The launching is set for the 18th of July, the opening of the 10th International Chocolate e Cocoa Festival which is held annually.
Currently, 20 properties are set to be opened to tourists. The goal is for the circuit to include as many as 50 participating farms.
|Caio Ferrari / Folhapress|
Sebrae provided consulting to the farmers and personnel capacitation services, according to Marco Lessa, the festival organizer and spokesperson for the route.
The State Government invested R$ 400 thousand (US$ 103 thousand).
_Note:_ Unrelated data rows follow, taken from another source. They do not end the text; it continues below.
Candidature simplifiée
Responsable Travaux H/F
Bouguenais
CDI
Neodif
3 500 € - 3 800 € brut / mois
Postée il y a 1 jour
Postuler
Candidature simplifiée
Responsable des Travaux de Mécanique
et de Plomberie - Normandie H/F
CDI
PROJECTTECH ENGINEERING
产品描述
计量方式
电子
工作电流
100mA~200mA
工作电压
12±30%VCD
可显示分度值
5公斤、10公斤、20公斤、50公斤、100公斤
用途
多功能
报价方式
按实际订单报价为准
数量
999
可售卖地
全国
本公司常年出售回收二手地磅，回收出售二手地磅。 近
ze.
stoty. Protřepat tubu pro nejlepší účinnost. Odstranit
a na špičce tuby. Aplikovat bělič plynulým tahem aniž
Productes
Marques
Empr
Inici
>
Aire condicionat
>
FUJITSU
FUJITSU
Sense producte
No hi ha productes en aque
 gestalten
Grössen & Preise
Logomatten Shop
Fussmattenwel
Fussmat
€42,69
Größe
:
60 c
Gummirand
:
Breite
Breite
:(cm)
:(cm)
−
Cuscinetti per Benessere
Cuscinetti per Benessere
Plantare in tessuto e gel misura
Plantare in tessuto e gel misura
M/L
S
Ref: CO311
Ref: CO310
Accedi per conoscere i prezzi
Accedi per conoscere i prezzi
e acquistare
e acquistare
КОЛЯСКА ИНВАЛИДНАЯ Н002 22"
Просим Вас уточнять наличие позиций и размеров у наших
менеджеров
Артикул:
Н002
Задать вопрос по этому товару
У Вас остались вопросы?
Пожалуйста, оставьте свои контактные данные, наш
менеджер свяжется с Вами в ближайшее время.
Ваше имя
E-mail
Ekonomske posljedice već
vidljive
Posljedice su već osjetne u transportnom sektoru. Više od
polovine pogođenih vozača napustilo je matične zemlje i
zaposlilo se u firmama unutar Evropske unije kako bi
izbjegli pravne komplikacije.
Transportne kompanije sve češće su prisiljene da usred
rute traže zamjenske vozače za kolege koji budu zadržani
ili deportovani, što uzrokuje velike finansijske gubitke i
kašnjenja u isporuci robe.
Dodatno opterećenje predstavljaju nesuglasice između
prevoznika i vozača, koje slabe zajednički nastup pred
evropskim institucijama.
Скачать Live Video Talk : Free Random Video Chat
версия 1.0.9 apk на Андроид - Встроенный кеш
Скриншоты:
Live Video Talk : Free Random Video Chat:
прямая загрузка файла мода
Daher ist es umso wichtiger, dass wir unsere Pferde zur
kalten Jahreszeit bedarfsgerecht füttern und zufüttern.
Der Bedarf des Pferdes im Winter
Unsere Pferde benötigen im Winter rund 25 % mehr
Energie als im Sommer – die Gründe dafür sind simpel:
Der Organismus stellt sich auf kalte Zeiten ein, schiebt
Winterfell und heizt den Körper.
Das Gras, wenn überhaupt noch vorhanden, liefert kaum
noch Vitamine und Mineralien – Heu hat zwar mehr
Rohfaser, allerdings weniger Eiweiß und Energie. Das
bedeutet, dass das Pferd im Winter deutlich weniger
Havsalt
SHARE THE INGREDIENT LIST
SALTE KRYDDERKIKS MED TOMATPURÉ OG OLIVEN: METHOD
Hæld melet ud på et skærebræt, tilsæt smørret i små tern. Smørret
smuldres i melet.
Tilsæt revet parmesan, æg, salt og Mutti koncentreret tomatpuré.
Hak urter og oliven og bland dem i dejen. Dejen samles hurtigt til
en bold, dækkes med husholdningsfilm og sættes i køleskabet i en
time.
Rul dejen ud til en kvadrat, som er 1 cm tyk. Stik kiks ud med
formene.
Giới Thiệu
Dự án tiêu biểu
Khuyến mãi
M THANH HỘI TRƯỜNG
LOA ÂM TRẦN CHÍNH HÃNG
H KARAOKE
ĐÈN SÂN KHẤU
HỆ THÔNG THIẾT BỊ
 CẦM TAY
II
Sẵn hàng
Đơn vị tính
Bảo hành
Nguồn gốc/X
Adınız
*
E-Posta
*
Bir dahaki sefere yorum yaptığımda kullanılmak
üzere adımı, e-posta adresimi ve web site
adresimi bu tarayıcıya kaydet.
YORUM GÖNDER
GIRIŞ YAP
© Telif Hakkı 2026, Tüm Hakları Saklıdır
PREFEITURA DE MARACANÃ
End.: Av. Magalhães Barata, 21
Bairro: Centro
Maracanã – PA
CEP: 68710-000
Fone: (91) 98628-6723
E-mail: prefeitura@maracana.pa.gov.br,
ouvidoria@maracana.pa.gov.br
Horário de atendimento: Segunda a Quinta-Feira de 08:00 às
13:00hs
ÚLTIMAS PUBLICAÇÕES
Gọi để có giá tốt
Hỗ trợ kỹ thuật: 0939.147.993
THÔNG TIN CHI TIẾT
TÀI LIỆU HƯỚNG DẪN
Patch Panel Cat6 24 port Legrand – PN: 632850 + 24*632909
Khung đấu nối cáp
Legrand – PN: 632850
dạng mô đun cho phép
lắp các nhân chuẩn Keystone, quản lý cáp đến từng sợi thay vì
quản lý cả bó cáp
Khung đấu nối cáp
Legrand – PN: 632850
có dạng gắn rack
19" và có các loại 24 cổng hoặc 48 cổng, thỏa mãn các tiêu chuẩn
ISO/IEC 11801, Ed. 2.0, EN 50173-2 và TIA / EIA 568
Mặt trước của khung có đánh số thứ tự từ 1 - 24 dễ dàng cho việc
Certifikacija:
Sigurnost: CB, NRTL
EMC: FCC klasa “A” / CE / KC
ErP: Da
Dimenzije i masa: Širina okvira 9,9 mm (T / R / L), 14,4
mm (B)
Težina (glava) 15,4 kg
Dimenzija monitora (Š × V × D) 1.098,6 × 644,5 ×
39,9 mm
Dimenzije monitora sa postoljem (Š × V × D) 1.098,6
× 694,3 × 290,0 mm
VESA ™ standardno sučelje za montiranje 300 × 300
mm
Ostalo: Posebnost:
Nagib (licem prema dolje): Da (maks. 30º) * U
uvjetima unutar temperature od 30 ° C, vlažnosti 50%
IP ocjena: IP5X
Resources were invested in highway signage and the creation of a site (estradadochocolate.com.br/site) and an app.
The goal is to attract partners from the private sector to improve access to farms that are farther removed and to provide cellular phone coverage in the region.
|Pods at various stages of ripening|
Tourism could be an alternative for saving the city's economy which collapsed in the decade of the 90's after local farms had been decimated by the Vassoura-de-Bruxa (Witch-Broom) plague.
Since then, some producers have been able to recuperate their crop cultivation and are successfully marketing fine cocoa, which is ideal for the production of special chocolates. But recuperation and growth have been slow.
Centuries-old Grand Houses, some of which have been featured in films and tele-novellas, can be visited inside. In some of them, tourists can sample typical dishes from the region.
Tourists will be able to watch the harvesting and, in the middle of the forest, to drink cocoa honey, which flows from the pulp of the fruit, as well as follow the steps of chocolate production and try out the finished product.
|Farm Capela Velha, in Ilhéus|
The cocoa trees are planted among the native trees, so walking about is in the natural wilderness. This planting method guarantees appropriate levels of humidity and shade for the cocoa trees and contributes to the preservation of the Atlantic Forest.